When a gdpr audit arrives, you can hand over a comprehensive audit log of every agent‑initiated request, with sensitive fields already redacted and approvals documented.
gdpr demands accountability. Controllers must be able to demonstrate that personal data is accessed only for legitimate purposes, that processing is logged, and that any exposure of identifying information is minimized. Auditors look for persistent logs, evidence of consent or lawful basis, and proof that data‑subjects’ rights can be honored on demand.
Agent runtimes, scripts, CI jobs, or AI‑driven bots, are often the bridge between user intent and data stores. In many organisations the runtime runs with a static credential that grants blanket read and write rights across multiple databases. The code is version‑controlled, but the credential is hard‑coded or stored in a shared vault that many pipelines can reach. When the runtime contacts a database, there is no central point that can inspect the query, redact personal identifiers, or require a human sign‑off before a bulk export.
What auditors expect from a gdpr‑compliant runtime
Auditors request three categories of evidence: a log of who initiated each request, the exact payload sent to the target, and any governance actions (approvals, denials, redactions) applied before the request reached the data store. They also need proof that the runtime never exposed raw credentials to the operator and that any personal data returned to the caller was filtered according to policy.
The unsanitized starting state
In practice many teams grant a service account full‑admin rights to a PostgreSQL instance, then let a nightly CI job run arbitrary SQL scripts. The job writes its output to a log file that lives on the build server, but the log contains raw rows with names, emails, and phone numbers. No one reviews the log, and the CI system never asks for approval before a bulk delete.
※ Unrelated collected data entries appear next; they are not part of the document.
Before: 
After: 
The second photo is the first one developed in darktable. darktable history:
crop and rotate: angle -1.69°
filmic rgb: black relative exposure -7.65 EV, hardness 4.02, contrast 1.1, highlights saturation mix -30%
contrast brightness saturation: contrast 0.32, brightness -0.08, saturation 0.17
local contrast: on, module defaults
If a breach occurs, the organisation cannot prove which query accessed the data or whether the operation complied with gdpr’s purpose limitation principle.
The precondition we need to address
What we must fix is the lack of runtime‑level governance: the ability to enforce least‑privilege, require just‑in‑time approval, and mask personal identifiers in‑flight. Even after adding those controls, the request still travels directly to the database, and without a central gateway there is no place to record the decision, hide the credential, or apply inline masking. The setup, identity federation, role assignment, and credential rotation, decides who may start a request, but it does not enforce the gdpr controls on the data path.
hoop.dev as the data‑path enforcement layer
hoop.dev sits in the data path between the agent runtime and the target service. It authenticates the caller via OIDC or SAML, then proxies the protocol‑level traffic. Because the gateway is the only point that can see the request, hoop.dev can enforce gdpr‑required outcomes. It records each session, masks sensitive fields in responses, and can pause a request for a manual approval step before it reaches the database. The gateway never reveals the underlying credential to the runtime, so the agent never sees the secret.
When a runtime issues a query, hoop.dev inspects the SQL statement, applies a policy that redacts columns such as email or ssn, and logs the original statement, the masked response, and the identity of the caller. If the policy requires a data‑export approval, hoop.dev routes the request to an approver, records the decision, and only then forwards the query. All of these actions are stored in a persistent audit log that can be exported to meet gdpr evidence requests.